### TASK INSTRUCTIONS
Go to the line in the data below that contains "Series is a". Write it out exactly, along with every later line through the last, and nothing else.

*** PROVIDED INFORMATION Section Begins ***

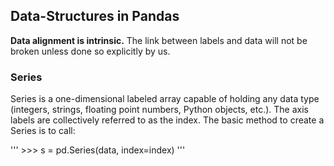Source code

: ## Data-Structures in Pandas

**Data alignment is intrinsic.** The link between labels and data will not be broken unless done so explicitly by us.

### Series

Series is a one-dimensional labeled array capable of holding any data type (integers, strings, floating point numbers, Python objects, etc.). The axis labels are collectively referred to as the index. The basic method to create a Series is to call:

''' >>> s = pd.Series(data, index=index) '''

*** PROVIDED INFORMATION Section Ends ***

### RESPONSE
Series is a one-dimensional labeled array capable of holding any data type (integers, strings, floating point numbers, Python objects, etc.). The axis labels are collectively referred to as the index. The basic method to create a Series is to call:

''' >>> s = pd.Series(data, index=index) '''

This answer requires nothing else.